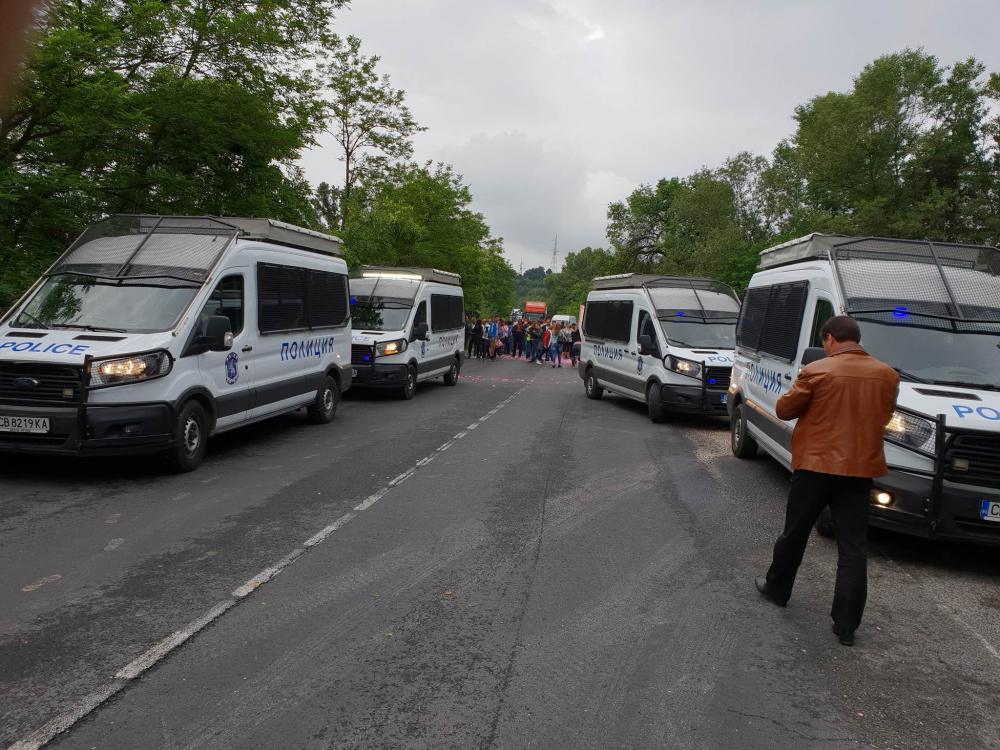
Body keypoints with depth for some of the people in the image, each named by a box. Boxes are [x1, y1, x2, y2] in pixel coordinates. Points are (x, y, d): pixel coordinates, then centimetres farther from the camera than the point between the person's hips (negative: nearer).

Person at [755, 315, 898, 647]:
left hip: (816, 465, -3)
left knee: (795, 533, 16)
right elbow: (884, 417, 13)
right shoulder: (887, 375, 0)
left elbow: (784, 409, -5)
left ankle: (776, 588, 34)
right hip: (860, 469, 3)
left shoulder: (817, 372, -14)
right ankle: (846, 624, 9)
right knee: (854, 548, 7)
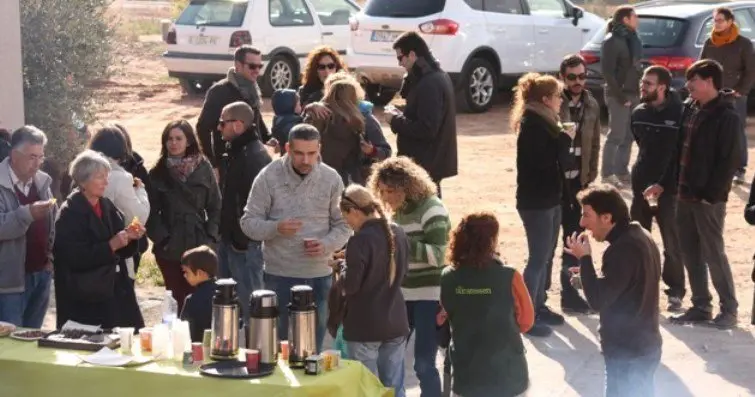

Exercise requirements
Reproduce every line from the preceding data in which the word "right" can be found.

Response to this exercise
right elbow: (884, 417, 13)
right shoulder: (887, 375, 0)
right hip: (860, 469, 3)
right ankle: (846, 624, 9)
right knee: (854, 548, 7)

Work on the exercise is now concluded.